Work required:
State the count of lines below in which the word "their" appears, and add nothing.

====== The data

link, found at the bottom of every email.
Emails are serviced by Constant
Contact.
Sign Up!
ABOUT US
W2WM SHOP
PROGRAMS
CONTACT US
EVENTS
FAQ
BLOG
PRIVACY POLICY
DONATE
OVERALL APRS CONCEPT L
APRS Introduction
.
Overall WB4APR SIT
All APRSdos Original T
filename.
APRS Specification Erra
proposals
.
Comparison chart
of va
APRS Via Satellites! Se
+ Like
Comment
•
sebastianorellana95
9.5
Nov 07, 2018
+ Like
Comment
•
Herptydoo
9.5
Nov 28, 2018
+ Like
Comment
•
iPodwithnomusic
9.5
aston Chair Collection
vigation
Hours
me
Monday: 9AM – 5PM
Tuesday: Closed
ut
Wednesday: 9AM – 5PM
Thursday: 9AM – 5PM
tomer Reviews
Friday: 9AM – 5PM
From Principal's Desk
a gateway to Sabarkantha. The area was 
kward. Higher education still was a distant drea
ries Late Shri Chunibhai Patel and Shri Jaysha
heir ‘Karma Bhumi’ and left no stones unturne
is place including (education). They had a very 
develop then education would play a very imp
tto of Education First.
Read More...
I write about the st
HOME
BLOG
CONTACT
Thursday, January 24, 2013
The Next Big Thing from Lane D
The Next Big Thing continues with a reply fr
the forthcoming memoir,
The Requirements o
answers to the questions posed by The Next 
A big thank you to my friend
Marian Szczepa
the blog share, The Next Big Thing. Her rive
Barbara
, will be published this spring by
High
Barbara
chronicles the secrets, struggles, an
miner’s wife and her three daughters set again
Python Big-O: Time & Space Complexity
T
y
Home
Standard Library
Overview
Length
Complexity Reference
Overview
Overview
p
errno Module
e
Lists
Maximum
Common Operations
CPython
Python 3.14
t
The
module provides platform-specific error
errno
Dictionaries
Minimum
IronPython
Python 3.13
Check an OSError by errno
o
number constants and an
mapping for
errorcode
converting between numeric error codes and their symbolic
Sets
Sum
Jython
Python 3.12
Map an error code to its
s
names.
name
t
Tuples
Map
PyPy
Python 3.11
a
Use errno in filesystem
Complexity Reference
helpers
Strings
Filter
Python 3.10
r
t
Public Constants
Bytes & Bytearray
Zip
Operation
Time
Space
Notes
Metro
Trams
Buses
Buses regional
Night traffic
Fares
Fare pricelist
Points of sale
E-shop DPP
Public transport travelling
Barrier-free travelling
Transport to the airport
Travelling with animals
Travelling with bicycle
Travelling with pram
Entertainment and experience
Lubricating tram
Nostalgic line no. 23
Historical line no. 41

============
====== The data

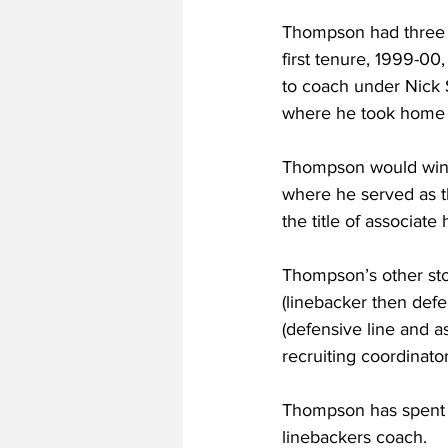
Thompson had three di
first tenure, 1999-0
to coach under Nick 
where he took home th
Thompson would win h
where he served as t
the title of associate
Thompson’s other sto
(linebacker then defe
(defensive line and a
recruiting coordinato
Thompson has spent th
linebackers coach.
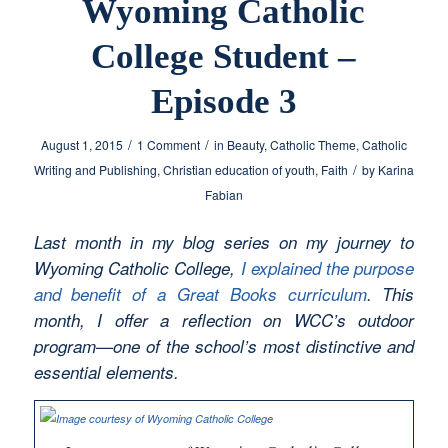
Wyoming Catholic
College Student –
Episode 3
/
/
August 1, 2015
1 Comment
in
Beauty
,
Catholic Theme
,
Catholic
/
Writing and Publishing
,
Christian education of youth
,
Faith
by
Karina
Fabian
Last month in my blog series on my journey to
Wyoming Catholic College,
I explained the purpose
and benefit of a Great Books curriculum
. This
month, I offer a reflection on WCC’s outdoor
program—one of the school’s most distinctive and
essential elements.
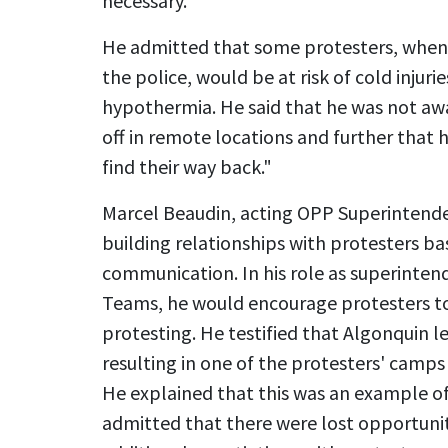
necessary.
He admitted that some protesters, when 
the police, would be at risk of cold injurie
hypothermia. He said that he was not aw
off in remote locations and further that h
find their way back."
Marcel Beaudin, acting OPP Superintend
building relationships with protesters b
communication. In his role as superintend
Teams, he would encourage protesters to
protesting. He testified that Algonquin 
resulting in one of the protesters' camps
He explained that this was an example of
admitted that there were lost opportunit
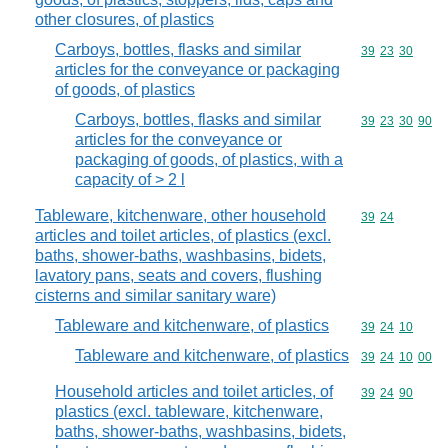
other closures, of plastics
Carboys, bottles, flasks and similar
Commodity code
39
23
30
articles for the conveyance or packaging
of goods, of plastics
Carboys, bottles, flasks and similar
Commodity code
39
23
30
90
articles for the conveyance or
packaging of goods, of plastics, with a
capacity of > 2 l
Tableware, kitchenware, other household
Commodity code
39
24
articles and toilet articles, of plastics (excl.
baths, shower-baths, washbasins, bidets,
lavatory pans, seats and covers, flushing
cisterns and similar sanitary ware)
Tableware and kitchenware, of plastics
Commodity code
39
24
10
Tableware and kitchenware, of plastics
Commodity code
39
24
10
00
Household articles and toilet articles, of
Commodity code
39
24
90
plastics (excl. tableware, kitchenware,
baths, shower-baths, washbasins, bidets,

============

Exercise answer:
2